--- begin RECORDED DATA ---
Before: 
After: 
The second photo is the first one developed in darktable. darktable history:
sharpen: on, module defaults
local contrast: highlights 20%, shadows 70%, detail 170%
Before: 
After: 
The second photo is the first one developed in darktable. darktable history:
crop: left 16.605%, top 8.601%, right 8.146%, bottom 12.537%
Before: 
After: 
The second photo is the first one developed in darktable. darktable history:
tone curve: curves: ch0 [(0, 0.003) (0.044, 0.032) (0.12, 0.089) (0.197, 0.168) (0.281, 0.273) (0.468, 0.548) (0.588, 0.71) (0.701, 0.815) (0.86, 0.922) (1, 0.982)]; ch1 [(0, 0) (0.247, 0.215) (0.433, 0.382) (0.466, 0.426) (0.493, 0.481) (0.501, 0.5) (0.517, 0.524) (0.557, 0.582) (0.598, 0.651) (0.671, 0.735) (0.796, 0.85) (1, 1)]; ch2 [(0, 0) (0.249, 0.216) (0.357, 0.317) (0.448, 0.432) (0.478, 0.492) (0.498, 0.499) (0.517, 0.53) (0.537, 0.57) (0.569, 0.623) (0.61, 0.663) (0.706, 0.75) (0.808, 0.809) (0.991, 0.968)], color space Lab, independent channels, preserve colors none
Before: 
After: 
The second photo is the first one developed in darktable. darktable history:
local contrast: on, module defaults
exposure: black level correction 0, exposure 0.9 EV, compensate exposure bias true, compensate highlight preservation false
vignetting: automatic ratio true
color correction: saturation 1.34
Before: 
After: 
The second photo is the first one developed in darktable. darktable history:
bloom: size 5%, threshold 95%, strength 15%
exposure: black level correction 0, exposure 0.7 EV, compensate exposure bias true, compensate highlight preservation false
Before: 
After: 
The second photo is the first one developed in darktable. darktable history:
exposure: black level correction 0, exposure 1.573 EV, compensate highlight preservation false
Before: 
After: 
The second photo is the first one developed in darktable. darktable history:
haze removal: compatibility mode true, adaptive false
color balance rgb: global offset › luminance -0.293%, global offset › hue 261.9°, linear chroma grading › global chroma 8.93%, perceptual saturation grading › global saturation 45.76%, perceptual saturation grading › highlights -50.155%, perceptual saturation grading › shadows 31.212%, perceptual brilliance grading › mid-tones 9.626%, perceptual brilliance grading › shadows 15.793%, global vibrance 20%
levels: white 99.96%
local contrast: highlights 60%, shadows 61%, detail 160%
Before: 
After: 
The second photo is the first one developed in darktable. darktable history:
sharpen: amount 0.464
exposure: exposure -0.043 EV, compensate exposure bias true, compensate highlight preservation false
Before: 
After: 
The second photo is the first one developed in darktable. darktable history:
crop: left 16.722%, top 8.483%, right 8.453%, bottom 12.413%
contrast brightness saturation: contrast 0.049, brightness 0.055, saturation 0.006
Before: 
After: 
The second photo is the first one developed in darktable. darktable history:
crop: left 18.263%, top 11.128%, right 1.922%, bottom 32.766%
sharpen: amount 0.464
--- end RECORDED DATA ---
Return every line above as a JSON array of strings, one string per line, with blank lines omitted.

[
  "Before: ",
  "After: ",
  "The second photo is the first one developed in darktable. darktable history:",
  "sharpen: on, module defaults",
  "local contrast: highlights 20%, shadows 70%, detail 170%",
  "Before: ",
  "After: ",
  "The second photo is the first one developed in darktable. darktable history:",
  "crop: left 16.605%, top 8.601%, right 8.146%, bottom 12.537%",
  "Before: ",
  "After: ",
  "The second photo is the first one developed in darktable. darktable history:",
  "tone curve: curves: ch0 [(0, 0.003) (0.044, 0.032) (0.12, 0.089) (0.197, 0.168) (0.281, 0.273) (0.468, 0.548) (0.588, 0.71) (0.701, 0.815) (0.86, 0.922) (1, 0.982)]; ch1 [(0, 0) (0.247, 0.215) (0.433, 0.382) (0.466, 0.426) (0.493, 0.481) (0.501, 0.5) (0.517, 0.524) (0.557, 0.582) (0.598, 0.651) (0.671, 0.735) (0.796, 0.85) (1, 1)]; ch2 [(0, 0) (0.249, 0.216) (0.357, 0.317) (0.448, 0.432) (0.478, 0.492) (0.498, 0.499) (0.517, 0.53) (0.537, 0.57) (0.569, 0.623) (0.61, 0.663) (0.706, 0.75) (0.808, 0.809) (0.991, 0.968)], color space Lab, independent channels, preserve colors none",
  "Before: ",
  "After: ",
  "The second photo is the first one developed in darktable. darktable history:",
  "local contrast: on, module defaults",
  "exposure: black level correction 0, exposure 0.9 EV, compensate exposure bias true, compensate highlight preservation false",
  "vignetting: automatic ratio true",
  "color correction: saturation 1.34",
  "Before: ",
  "After: ",
  "The second photo is the first one developed in darktable. darktable history:",
  "bloom: size 5%, threshold 95%, strength 15%",
  "exposure: black level correction 0, exposure 0.7 EV, compensate exposure bias true, compensate highlight preservation false",
  "Before: ",
  "After: ",
  "The second photo is the first one developed in darktable. darktable history:",
  "exposure: black level correction 0, exposure 1.573 EV, compensate highlight preservation false",
  "Before: ",
  "After: ",
  "The second photo is the first one developed in darktable. darktable history:",
  "haze removal: compatibility mode true, adaptive false",
  "color balance rgb: global offset › luminance -0.293%, global offset › hue 261.9°, linear chroma grading › global chroma 8.93%, perceptual saturation grading › global saturation 45.76%, perceptual saturation grading › highlights -50.155%, perceptual saturation grading › shadows 31.212%, perceptual brilliance grading › mid-tones 9.626%, perceptual brilliance grading › shadows 15.793%, global vibrance 20%",
  "levels: white 99.96%",
  "local contrast: highlights 60%, shadows 61%, detail 160%",
  "Before: ",
  "After: ",
  "The second photo is the first one developed in darktable. darktable history:",
  "sharpen: amount 0.464",
  "exposure: exposure -0.043 EV, compensate exposure bias true, compensate highlight preservation false",
  "Before: ",
  "After: ",
  "The second photo is the first one developed in darktable. darktable history:",
  "crop: left 16.722%, top 8.483%, right 8.453%, bottom 12.413%",
  "contrast brightness saturation: contrast 0.049, brightness 0.055, saturation 0.006",
  "Before: ",
  "After: ",
  "The second photo is the first one developed in darktable. darktable history:",
  "crop: left 18.263%, top 11.128%, right 1.922%, bottom 32.766%",
  "sharpen: amount 0.464"
]